• 任务 1: 在动态中位数题解所讲的堆方法中,大顶堆保存的是哪一部分数?
• 任务 2: 请从动态中位数题解末尾停下的地方接着往下写。

POJ 3784 Running Median (动态中位数)

题目链接:http://poj.org/problem?id=3784

题目大意:依次输入n个数,每当输入奇数个数的时候,求出当前序列的中位数(排好序的中位数)。

  此题可用各种方法求解。

  排序二叉树方法,每个结点保存以其为根的左右子树中数的个数。如果数据出的够严格,这种方法会被卡的,除非是通过动态调整维持树的高度较小。

  排序二叉树的代码如下:

#include <cstdio>
using namespace std;
#define N 20000

struct Node {
    int v;
    Node *lc, *rc;//左子树、右子树
    int ln, rn;//左右子树下保存数的个数
};

Node* Tr;//树根

void insert(Node *&T, int v)//注意T要引用
{
    if(T==NULL)
    {
        T = new Node();
        T->v = v;
        T->lc = T->rc = NULL;
        T->ln = T->rn = 0;
        return;
    }
    if(v <= T->v)
    {
        insert(T->lc, v);
        T->ln++;
    }
    else
    {
        insert(T->rc, v);
        T->rn++;
    }
}

int query(Node *T, int c)
{
    int num = T->ln;
    if(c == num+1) return T->v;
    if(c < num+1) return query(T->lc, c);
    else return query(T->rc, c-num-1);
}

int ans[N];
int main()
{
    int T, cas, n, v;
    scanf("%d", &T);
    while(T--)
    {
        int c = 0;
        Tr = NULL;
        scanf("%d %d", &cas, &n);
        for(int i = 0; i < n; i++)
        {
            scanf("%d", &v);
            insert(Tr, v);
            if(i % 2 == 0) ans[c++] = query(Tr, (i+2)/2);
        }

        printf("%d %d\n", cas, (n+1)/2);
        printf("%d",ans[0]);
        for(int i = 1; i < c; i++)
        {
            if(i%10==0)puts("");
            else printf(" ");
            printf("%d", ans[i]);
        }
        if(c % 10 != 0) puts("");
    }
    return 0;
}

  堆方法,维护两个堆,一个大顶堆,一个小顶堆,大顶堆保存较小的一半数,小顶堆保存较大的一半数,任何时刻,任何时刻,保证大顶堆中元素的个数比小顶堆中的元素个数多1或相等,则大顶堆的堆顶元素就是中位数,代码如下:

#include <cstdio>
#include <algorithm>
using namespace std;
#define N 20000

int smaq[N], bigq[N];

bool cmp(int a, int b){
    return a > b;
}

int ans[N];
int main()

• 原始材料:

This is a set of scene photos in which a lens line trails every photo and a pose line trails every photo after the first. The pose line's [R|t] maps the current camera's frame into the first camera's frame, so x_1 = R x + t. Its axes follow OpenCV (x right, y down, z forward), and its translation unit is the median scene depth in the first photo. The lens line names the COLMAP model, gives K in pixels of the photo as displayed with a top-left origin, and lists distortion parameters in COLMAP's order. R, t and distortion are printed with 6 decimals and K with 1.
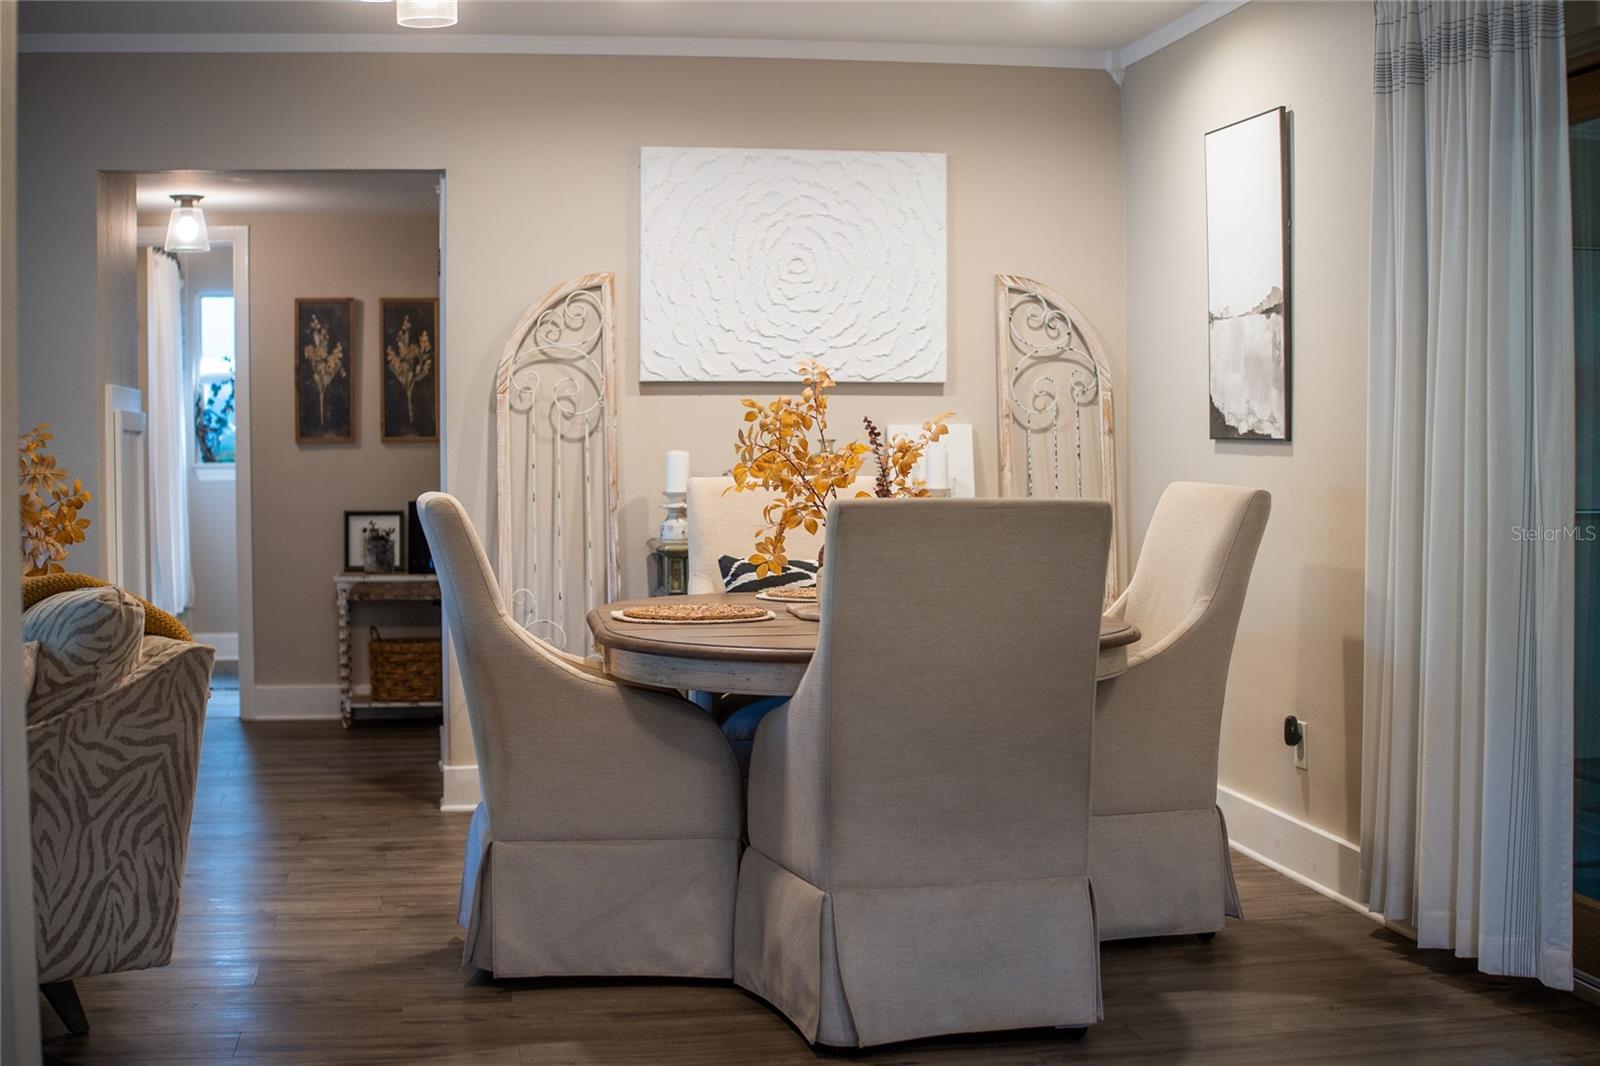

• 参考答案 1: 较小的一半数。

• 参考答案 2:
{
    int T, cas, n, v;
    scanf("%d", &T);
    while(T--)
    {
        int c = 0;
        scanf("%d %d", &cas, &n);
        int t1 = 0, t2 = 0;
        for(int i = 0; i < n; i++)
        {
            scanf("%d", &v);
            if(t1 == 0 || bigq[0] >= v) bigq[t1++] = v;
            else smaq[t2++] = v;
            push_heap(bigq, bigq+t1);
            push_heap(smaq, smaq+t2, cmp);

            if(t1-t2 == 2)
            {
                pop_heap(bigq, bigq+t1);
                smaq[t2++] = bigq[--t1];
                push_heap(smaq, smaq+t2, cmp);
            }
            else if(t2-t1 == 1)
            {
                pop_heap(smaq, smaq+t2, cmp);
                bigq[t1++] = smaq[--t2];
                push_heap(bigq, bigq+t1);
            }
            if(i % 2 == 0) ans[c++] = bigq[0];
        }
        printf("%d %d\n", cas, (n+1)/2);
        printf("%d",ans[0]);
        for(int i = 1; i < c; i++)
        {
            if(i%10==0)puts("");
            else printf(" ");
            printf("%d", ans[i]);
        }
        if(c % 10 != 0) puts("");
    }
    return 0;
}

  线段树方法,先将所有数据读入,做离散化,这样,每个数插入的时候直接插入到其应该去的位置上(排好序的下标),就可以用线段树了。

#include <cstdio>
#include <algorithm>
#include <cstring>
using namespace std;
#define N 20000

int tr[N<<2];//线段树 

void insert(int id, int l, int r, int pos)//在一个位置插入
{
    tr[id]++;
    if(l == r) return ;
    int lc = id<<1, rc = (id<<1)|1, mid = (l+r)>>1;
    if(pos <= mid) insert(lc, l, mid, pos);
    else insert(rc, mid+1, r, pos);
}

int query(int id, int l, int r, int c)//查询第c个数
{
    if(l == r) return l;
    int lc = id<<1, rc = (id<<1)|1, mid = (l+r)>>1;
    if(tr[lc] >= c) return query(lc, l, mid, c);
    else return query(rc, mid+1, r, c-tr[lc]);
}

int ans[N];
int sq[N], sortsq[N];

int find(int l, int r, int v)
{
    while(l <= r)
    {
        int mid = (l+r)>>1;
        if(v == sortsq[mid]) return mid;
        else if(v < sortsq[mid]) r = mid-1;
        else l = mid+1;
    }
}

int main()
{
    int T, cas, n, v;
    scanf("%d", &T);
    while(T--)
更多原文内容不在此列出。